Russians smash villages in push towards Grozny

AS SNOW fell in Chechnya yesterday the Russian army continued to steamroller its way through Chechen villages, behind a relentless bombardment by its artillery and air force.

"The Russians are in contact with the Chechen fighters only when the fighters attack them," said Usam Baisaev, a Chechen journalist. "In the last war some places were unharmed by the Russians, but now nowhere is safe. In every village there are 10 or 20 dead civilians."

It is a strategy that has worked so far in the Russian army's six-week- long campaign, which now aims for the total conquest of Chechnya, ending the republic's three years of de facto independence.

First the army easily captured the flat plains of northern Chechnya; now its forces are grinding through the heavily populated centre of the country. Yesterday the army said it had all but surrounded Grozny, the Chechen capital.

The real momentum behind the war is the electoral battle in Moscow over who will succeed President Boris Yeltsin in the Kremlin next year. Vladimir Putin, the Prime Minister, has in effect promised Russians a total victory with few casualties on their side. The promise will be difficult to keep. But so far the Russian army has avoided the disasters of the first Chechen war, in 1994-96, when uncoordinated thrusts into Grozny by its tanks and infantry were ambushed by Chechen fighters.

In this war Russia is being more cautious. It is trying to stop isolated detachments from being picked off. "In the last war the Russians tried to fight their way into villages," said one Chechen observer. "Now they blockade them and try to force them to surrender under threat of destruction by their artillery."

The weakness in that strategy is that it inflicts few casualties on the Chechen guerrilla army led by President Aslan Maskhadov. His men have been systematically withdrawing, fighting only in selected places, such as Goragorsky, in north-west Chechnya, and Bamut, near the border with Ingushetia.

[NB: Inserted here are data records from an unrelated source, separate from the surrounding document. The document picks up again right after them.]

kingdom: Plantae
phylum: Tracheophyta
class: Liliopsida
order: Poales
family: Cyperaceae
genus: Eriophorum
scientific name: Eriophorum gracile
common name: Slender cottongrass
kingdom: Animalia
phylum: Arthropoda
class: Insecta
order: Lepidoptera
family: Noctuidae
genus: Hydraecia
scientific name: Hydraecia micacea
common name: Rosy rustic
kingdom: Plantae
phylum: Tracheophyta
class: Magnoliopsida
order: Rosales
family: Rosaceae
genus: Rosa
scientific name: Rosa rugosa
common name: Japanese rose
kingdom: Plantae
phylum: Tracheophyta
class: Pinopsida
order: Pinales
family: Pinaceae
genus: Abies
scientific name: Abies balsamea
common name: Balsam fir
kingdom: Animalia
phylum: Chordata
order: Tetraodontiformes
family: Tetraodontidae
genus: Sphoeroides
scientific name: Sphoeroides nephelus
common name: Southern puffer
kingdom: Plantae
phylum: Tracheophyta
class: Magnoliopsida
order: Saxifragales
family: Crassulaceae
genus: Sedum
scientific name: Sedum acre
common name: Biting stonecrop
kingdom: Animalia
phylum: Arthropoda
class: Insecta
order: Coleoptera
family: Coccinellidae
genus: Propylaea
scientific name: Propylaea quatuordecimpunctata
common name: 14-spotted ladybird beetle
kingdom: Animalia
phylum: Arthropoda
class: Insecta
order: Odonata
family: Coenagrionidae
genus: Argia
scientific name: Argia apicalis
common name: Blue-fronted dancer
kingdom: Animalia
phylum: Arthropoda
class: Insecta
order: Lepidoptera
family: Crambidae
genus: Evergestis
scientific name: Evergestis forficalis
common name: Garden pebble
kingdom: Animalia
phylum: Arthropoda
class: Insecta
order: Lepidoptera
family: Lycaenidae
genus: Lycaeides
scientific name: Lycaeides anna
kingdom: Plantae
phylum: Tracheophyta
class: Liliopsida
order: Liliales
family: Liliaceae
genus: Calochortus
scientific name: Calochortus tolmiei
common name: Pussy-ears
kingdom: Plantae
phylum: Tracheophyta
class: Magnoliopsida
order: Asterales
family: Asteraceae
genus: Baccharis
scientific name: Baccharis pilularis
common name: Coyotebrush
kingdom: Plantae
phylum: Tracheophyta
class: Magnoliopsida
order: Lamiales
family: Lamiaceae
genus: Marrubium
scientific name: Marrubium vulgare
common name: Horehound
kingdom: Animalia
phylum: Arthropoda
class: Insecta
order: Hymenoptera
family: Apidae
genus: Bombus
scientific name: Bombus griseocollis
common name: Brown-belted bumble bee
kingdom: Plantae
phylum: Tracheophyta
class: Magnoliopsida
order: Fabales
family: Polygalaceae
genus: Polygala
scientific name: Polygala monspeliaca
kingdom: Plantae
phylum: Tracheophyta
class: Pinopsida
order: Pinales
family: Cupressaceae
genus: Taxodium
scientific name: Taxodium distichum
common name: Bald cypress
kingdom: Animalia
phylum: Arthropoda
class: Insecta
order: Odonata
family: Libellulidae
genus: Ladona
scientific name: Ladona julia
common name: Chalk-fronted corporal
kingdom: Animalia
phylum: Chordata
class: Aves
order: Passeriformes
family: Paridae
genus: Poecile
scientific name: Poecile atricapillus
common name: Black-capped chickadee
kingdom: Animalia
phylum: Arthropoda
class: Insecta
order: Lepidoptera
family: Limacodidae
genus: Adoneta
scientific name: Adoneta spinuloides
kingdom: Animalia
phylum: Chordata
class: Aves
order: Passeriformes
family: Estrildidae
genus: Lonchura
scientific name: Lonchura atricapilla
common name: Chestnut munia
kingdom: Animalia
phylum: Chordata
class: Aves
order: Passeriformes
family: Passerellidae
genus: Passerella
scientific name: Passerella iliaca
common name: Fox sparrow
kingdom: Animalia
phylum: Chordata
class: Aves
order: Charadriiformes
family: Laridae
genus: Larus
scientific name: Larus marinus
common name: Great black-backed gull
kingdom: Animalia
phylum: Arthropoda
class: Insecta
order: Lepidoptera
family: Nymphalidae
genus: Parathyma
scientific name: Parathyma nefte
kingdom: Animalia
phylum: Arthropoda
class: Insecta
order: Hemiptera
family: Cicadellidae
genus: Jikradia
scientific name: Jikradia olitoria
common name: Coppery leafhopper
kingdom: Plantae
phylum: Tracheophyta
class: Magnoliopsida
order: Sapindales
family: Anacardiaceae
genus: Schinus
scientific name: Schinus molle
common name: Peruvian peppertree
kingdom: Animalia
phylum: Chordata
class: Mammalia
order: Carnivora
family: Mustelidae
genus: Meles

In theory the Chechens have 25,000 guerrillas under arms. Mr Maskhadov's presidential guard is about 2,500-strong, and the national army contains 4,000 men. But those figures probably exaggerate Chechnya's fighting strength. And its real problems are less manpower than food, ammunition and equipment. In the last war there were probably only 3,000 full-time guerrillas, and this time round the number is unlikely to exceed 10,000.

The Russian army has an estimated 100,000 men in Chechnya, but that will not be enough for the strategy of static warfare favoured by the Russian generals. The generals have two problems: whether or not to storm Grozny, where their troops were slaughtered in savage street-fighting in the last war, and how to occupy the Caucasus mountains, in southern Chechnya. And there are rumours of a division within the high command.

Russia can win in Chechnya, but only by deploying large numbers of troops for a long time. It would need to garrison every village and hilltop. And the Russian army is up against a soldier of proven skills in President Maskhadov. He will certainly want to fight a long war, in the hope that there will be a change in Russian public opinion - which has hitherto backed the invasion - as time passes and casualties mount.